ACTIVITY:
Retype every entry below without altering anything.

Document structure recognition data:
+ + + + + + +
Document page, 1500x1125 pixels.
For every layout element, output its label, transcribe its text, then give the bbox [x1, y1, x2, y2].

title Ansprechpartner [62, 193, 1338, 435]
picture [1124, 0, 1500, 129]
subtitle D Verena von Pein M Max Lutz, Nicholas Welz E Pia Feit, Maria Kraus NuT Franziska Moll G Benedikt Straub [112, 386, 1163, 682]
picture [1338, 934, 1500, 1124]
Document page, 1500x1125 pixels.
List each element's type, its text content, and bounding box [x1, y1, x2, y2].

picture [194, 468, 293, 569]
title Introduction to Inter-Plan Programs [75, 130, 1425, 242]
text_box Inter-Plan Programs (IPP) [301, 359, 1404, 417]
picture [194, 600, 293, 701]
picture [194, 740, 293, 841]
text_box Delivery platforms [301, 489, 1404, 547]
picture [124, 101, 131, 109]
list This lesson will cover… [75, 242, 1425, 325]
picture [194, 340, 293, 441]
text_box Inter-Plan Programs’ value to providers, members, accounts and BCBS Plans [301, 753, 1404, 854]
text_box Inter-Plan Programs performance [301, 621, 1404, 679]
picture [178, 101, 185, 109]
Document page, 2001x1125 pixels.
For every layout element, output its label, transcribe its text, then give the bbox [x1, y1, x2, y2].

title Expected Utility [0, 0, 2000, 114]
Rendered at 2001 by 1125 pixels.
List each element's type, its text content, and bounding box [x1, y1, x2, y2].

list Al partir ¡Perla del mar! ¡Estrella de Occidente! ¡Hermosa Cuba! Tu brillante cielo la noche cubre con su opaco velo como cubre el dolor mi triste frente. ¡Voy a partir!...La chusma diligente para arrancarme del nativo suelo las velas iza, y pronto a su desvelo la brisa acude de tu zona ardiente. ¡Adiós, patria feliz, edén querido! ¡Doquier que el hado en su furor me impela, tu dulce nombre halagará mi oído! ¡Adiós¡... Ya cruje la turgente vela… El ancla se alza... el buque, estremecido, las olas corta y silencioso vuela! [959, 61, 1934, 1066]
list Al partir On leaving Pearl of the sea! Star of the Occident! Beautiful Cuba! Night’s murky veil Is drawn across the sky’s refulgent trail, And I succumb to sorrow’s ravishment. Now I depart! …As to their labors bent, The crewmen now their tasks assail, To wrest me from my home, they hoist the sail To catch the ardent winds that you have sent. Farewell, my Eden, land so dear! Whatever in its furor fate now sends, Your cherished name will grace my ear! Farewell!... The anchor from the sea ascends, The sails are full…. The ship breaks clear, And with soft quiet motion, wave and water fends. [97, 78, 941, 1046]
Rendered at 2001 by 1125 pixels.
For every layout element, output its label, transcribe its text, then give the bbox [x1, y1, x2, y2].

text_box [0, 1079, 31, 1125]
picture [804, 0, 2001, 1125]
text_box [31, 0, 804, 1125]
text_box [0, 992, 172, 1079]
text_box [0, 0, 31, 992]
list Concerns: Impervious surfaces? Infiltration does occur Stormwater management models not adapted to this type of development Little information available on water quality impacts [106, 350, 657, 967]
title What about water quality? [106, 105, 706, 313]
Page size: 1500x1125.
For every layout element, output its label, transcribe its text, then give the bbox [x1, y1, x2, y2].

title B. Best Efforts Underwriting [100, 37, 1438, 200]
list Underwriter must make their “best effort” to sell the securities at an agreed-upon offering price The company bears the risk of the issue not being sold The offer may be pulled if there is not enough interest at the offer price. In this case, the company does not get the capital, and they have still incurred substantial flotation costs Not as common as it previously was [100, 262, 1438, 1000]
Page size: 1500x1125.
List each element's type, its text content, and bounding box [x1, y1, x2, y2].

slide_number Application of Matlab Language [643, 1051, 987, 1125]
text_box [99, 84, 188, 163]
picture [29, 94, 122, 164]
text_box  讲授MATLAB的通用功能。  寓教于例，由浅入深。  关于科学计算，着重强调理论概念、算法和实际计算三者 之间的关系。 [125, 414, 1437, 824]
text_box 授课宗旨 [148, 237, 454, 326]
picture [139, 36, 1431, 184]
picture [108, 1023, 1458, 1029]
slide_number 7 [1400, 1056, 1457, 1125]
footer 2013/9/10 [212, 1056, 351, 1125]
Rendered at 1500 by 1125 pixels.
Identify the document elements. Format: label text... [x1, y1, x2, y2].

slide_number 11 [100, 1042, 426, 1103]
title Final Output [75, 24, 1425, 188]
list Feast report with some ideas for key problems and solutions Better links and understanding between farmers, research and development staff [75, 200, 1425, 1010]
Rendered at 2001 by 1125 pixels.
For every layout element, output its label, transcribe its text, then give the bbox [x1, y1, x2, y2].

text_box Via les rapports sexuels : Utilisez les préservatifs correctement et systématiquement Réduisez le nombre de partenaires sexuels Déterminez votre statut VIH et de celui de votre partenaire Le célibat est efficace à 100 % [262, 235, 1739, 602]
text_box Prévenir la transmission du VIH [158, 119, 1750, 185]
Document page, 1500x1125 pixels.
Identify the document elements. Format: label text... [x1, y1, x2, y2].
+ + + + + + +
RESPONSE BOX:
Document page, 1500x1125 pixels.
For every layout element, output its label, transcribe its text, then give the bbox [x1, y1, x2, y2].

title Ansprechpartner [62, 193, 1338, 435]
picture [1124, 0, 1500, 129]
subtitle D Verena von Pein M Max Lutz, Nicholas Welz E Pia Feit, Maria Kraus NuT Franziska Moll G Benedikt Straub [112, 386, 1163, 682]
picture [1338, 934, 1500, 1124]
Document page, 1500x1125 pixels.
List each element's type, its text content, and bounding box [x1, y1, x2, y2].

picture [194, 468, 293, 569]
title Introduction to Inter-Plan Programs [75, 130, 1425, 242]
text_box Inter-Plan Programs (IPP) [301, 359, 1404, 417]
picture [194, 600, 293, 701]
picture [194, 740, 293, 841]
text_box Delivery platforms [301, 489, 1404, 547]
picture [124, 101, 131, 109]
list This lesson will cover… [75, 242, 1425, 325]
picture [194, 340, 293, 441]
text_box Inter-Plan Programs’ value to providers, members, accounts and BCBS Plans [301, 753, 1404, 854]
text_box Inter-Plan Programs performance [301, 621, 1404, 679]
picture [178, 101, 185, 109]
Document page, 2001x1125 pixels.
For every layout element, output its label, transcribe its text, then give the bbox [x1, y1, x2, y2].

title Expected Utility [0, 0, 2000, 114]
Rendered at 2001 by 1125 pixels.
List each element's type, its text content, and bounding box [x1, y1, x2, y2].

list Al partir ¡Perla del mar! ¡Estrella de Occidente! ¡Hermosa Cuba! Tu brillante cielo la noche cubre con su opaco velo como cubre el dolor mi triste frente. ¡Voy a partir!...La chusma diligente para arrancarme del nativo suelo las velas iza, y pronto a su desvelo la brisa acude de tu zona ardiente. ¡Adiós, patria feliz, edén querido! ¡Doquier que el hado en su furor me impela, tu dulce nombre halagará mi oído! ¡Adiós¡... Ya cruje la turgente vela… El ancla se alza... el buque, estremecido, las olas corta y silencioso vuela! [959, 61, 1934, 1066]
list Al partir On leaving Pearl of the sea! Star of the Occident! Beautiful Cuba! Night’s murky veil Is drawn across the sky’s refulgent trail, And I succumb to sorrow’s ravishment. Now I depart! …As to their labors bent, The crewmen now their tasks assail, To wrest me from my home, they hoist the sail To catch the ardent winds that you have sent. Farewell, my Eden, land so dear! Whatever in its furor fate now sends, Your cherished name will grace my ear! Farewell!... The anchor from the sea ascends, The sails are full…. The ship breaks clear, And with soft quiet motion, wave and water fends. [97, 78, 941, 1046]
Rendered at 2001 by 1125 pixels.
For every layout element, output its label, transcribe its text, then give the bbox [x1, y1, x2, y2].

text_box [0, 1079, 31, 1125]
picture [804, 0, 2001, 1125]
text_box [31, 0, 804, 1125]
text_box [0, 992, 172, 1079]
text_box [0, 0, 31, 992]
list Concerns: Impervious surfaces? Infiltration does occur Stormwater management models not adapted to this type of development Little information available on water quality impacts [106, 350, 657, 967]
title What about water quality? [106, 105, 706, 313]
Page size: 1500x1125.
For every layout element, output its label, transcribe its text, then give the bbox [x1, y1, x2, y2].

title B. Best Efforts Underwriting [100, 37, 1438, 200]
list Underwriter must make their “best effort” to sell the securities at an agreed-upon offering price The company bears the risk of the issue not being sold The offer may be pulled if there is not enough interest at the offer price. In this case, the company does not get the capital, and they have still incurred substantial flotation costs Not as common as it previously was [100, 262, 1438, 1000]
Page size: 1500x1125.
List each element's type, its text content, and bounding box [x1, y1, x2, y2].

slide_number Application of Matlab Language [643, 1051, 987, 1125]
text_box [99, 84, 188, 163]
picture [29, 94, 122, 164]
text_box  讲授MATLAB的通用功能。  寓教于例，由浅入深。  关于科学计算，着重强调理论概念、算法和实际计算三者 之间的关系。 [125, 414, 1437, 824]
text_box 授课宗旨 [148, 237, 454, 326]
picture [139, 36, 1431, 184]
picture [108, 1023, 1458, 1029]
slide_number 7 [1400, 1056, 1457, 1125]
footer 2013/9/10 [212, 1056, 351, 1125]
Rendered at 1500 by 1125 pixels.
Identify the document elements. Format: label text... [x1, y1, x2, y2].

slide_number 11 [100, 1042, 426, 1103]
title Final Output [75, 24, 1425, 188]
list Feast report with some ideas for key problems and solutions Better links and understanding between farmers, research and development staff [75, 200, 1425, 1010]
Rendered at 2001 by 1125 pixels.
For every layout element, output its label, transcribe its text, then give the bbox [x1, y1, x2, y2].

text_box Via les rapports sexuels : Utilisez les préservatifs correctement et systématiquement Réduisez le nombre de partenaires sexuels Déterminez votre statut VIH et de celui de votre partenaire Le célibat est efficace à 100 % [262, 235, 1739, 602]
text_box Prévenir la transmission du VIH [158, 119, 1750, 185]
Document page, 1500x1125 pixels.
Identify the document elements. Format: label text... [x1, y1, x2, y2].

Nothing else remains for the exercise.